One of the wonderful things about the GoodReads site is that the friends you make there recommend books to you. My mate Derek recommended “Dust and Shadow: An Account of the Ripper Killings by Dr John H. Watson” by Lyndsay Faye to me. I am so very glad he did.

I admit I was worried at first, because Sherlock Holmes vs Jack the Ripper has been done to death in both books and film. I need not have worried as “Dust and Shadow” is an excellent Sherlock Holmes pastiche.

The story fairly rips along (sorry) and the original characters have bounce and zest that blends well with Holmes and Watson.

The main attraction of this book to me is that Ms Faye has managed to capture that beautiful friendship between Sherlock Holmes and John Watson perfectly. The depth and warmth of the friendship shines through, and if Sherlock Holmes is a little more human than he is in the canon, it only adds lustre to the friendship.

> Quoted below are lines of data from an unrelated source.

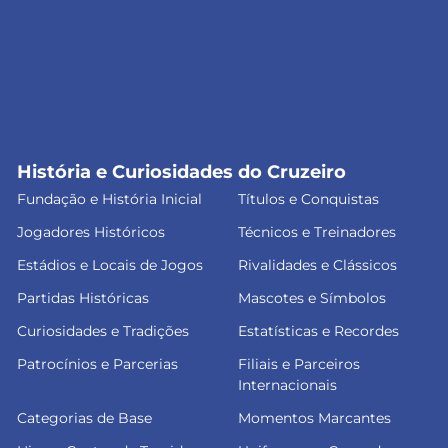
História e Curiosidades do Cruzeiro
Fundação e História Inicial
Títulos e Conquistas
Jogadores Históricos
Técnicos e Treinadores
Estádios e Locais de Jogos
Rivalidades e Clássicos
Partidas Históricas
Mascotes e Símbolos
Curiosidades e Tradições
Estatísticas e Recordes
Patrocínios e Parcerias
Filiais e Parceiros
Internacionais
Categorias de Base
Momentos Marcantes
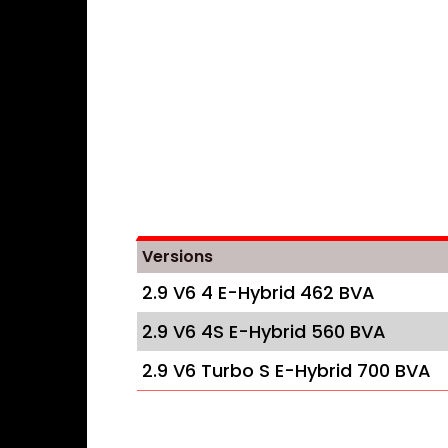
Versions
2.9 V6 4 E-Hybrid 462 BVA
2.9 V6 4S E-Hybrid 560 BVA
2.9 V6 Turbo S E-Hybrid 700 BVA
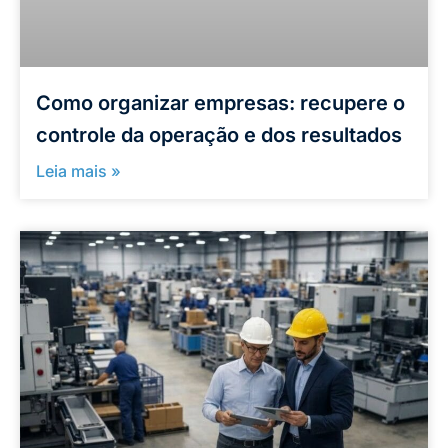
Como organizar empresas: recupere o
controle da operação e dos resultados
Leia mais »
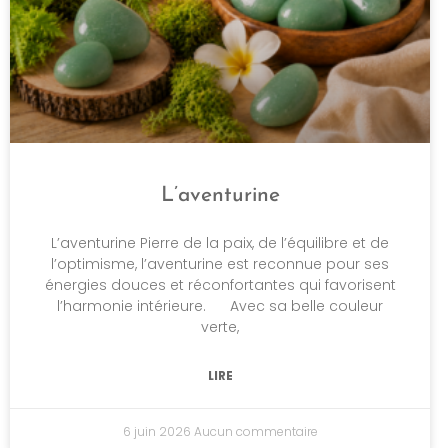
L’aventurine
L’aventurine Pierre de la paix, de l’équilibre et de
l’optimisme, l’aventurine est reconnue pour ses
énergies douces et réconfortantes qui favorisent
l’harmonie intérieure. Avec sa belle couleur
verte,
LIRE
6 juin 2026
Aucun commentaire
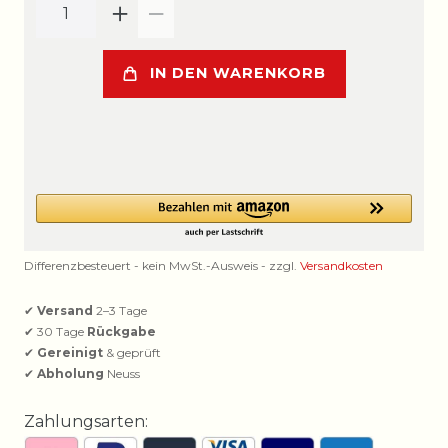
IN DEN WARENKORB
Differenzbesteuert - kein MwSt.-Ausweis - zzgl.
Versandkosten
✔
Versand
2–3 Tage
✔ 30 Tage
Rückgabe
✔
Gereinigt
& geprüft
✔
Abholung
Neuss
Zahlungsarten:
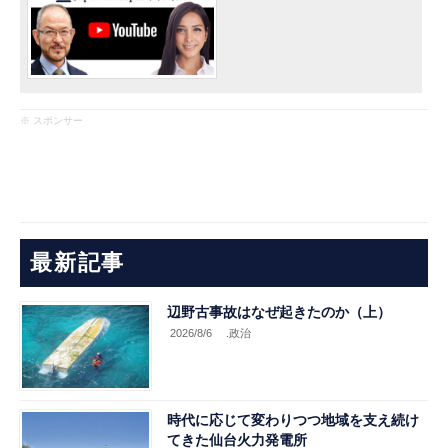
※ スポンサー
最新記事
辺野古事故はなぜ起きたのか（上）
2026/8/6
.政治
時代に応じて変わりつつ地域を支え続け
てきた仙台火力発電所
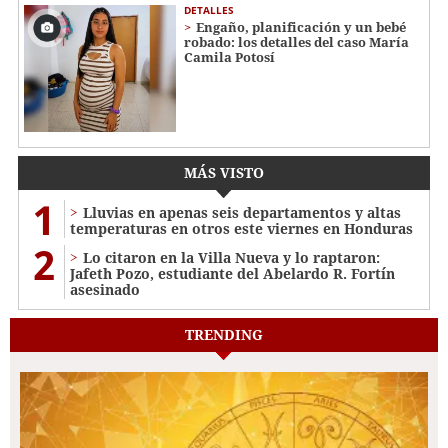
DETALLES
Engaño, planificación y un bebé
robado: los detalles del caso María
Camila Potosí
MÁS VISTO
1
Lluvias en apenas seis departamentos y altas
temperaturas en otros este viernes en Honduras
2
Lo citaron en la Villa Nueva y lo raptaron:
Jafeth Pozo, estudiante del Abelardo R. Fortín
asesinado
TRENDING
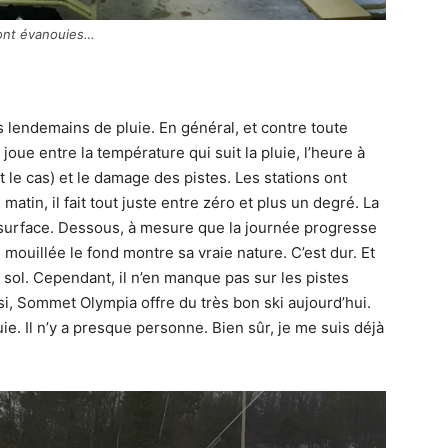
sont évanouies…
s lendemains de pluie. En général, et contre toute
joue entre la température qui suit la pluie, l’heure à
st le cas) et le damage des pistes. Les stations ont
matin, il fait tout juste entre zéro et plus un degré. La
n surface. Dessous, à mesure que la journée progresse
mouillée le fond montre sa vraie nature. C’est dur. Et
u sol. Cependant, il n’en manque pas sur les pistes
nsi, Sommet Olympia offre du très bon ski aujourd’hui.
ie. Il n’y a presque personne. Bien sûr, je me suis déjà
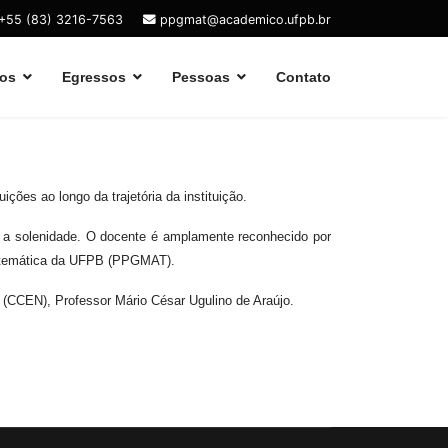
+55 (83) 3216-7563
ppgmat@academico.ufpb.br
os
Egressos
Pessoas
Contato
es ao longo da trajetória da instituição.
a solenidade. O docente é amplamente reconhecido por
 Matemática da UFPB (PPGMAT).
 (CCEN), Professor Mário César Ugulino de Araújo.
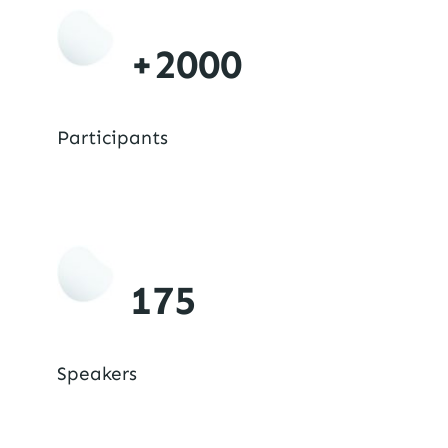
+2000
Participants
175
Speakers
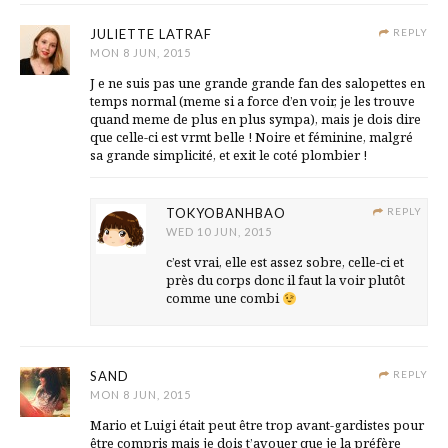
JULIETTE LATRAF
REPLY
MON 8 JUN, 2015
J e ne suis pas une grande grande fan des salopettes en
temps normal (meme si a force d’en voir, je les trouve
quand meme de plus en plus sympa), mais je dois dire
que celle-ci est vrmt belle ! Noire et féminine, malgré
sa grande simplicité, et exit le coté plombier !
TOKYOBANHBAO
REPLY
WED 10 JUN, 2015
c’est vrai, elle est assez sobre, celle-ci et
près du corps donc il faut la voir plutôt
comme une combi
SAND
REPLY
MON 8 JUN, 2015
Mario et Luigi était peut être trop avant-gardistes pour
être compris mais je dois t’avouer que je la préfère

A word on her Inspector Lestrade. Perfect. This is the best literary capture of the inspector I have seen. Too many authors make him a bumbling idiot. Sherlock Holmes himself said in the canon that Lestrade is the best that Scotland Yard has. You get to see that Lestrade in this book.

Ms Faye’s Jack the Ripper research was impeccable, making the story just a little more believable than most of the other Sherlock Holmes/Jack the Ripper outings.

And if you are very, very good, you might pick up on the identity of the Ripper, prior to the big reveal.  It’s a beauty.

I have no hesitation in recommending Dust and Shadows to any Sherlock Holmes fans, Ripperologists, or anyone who enjoys a great Victorian detective yarn.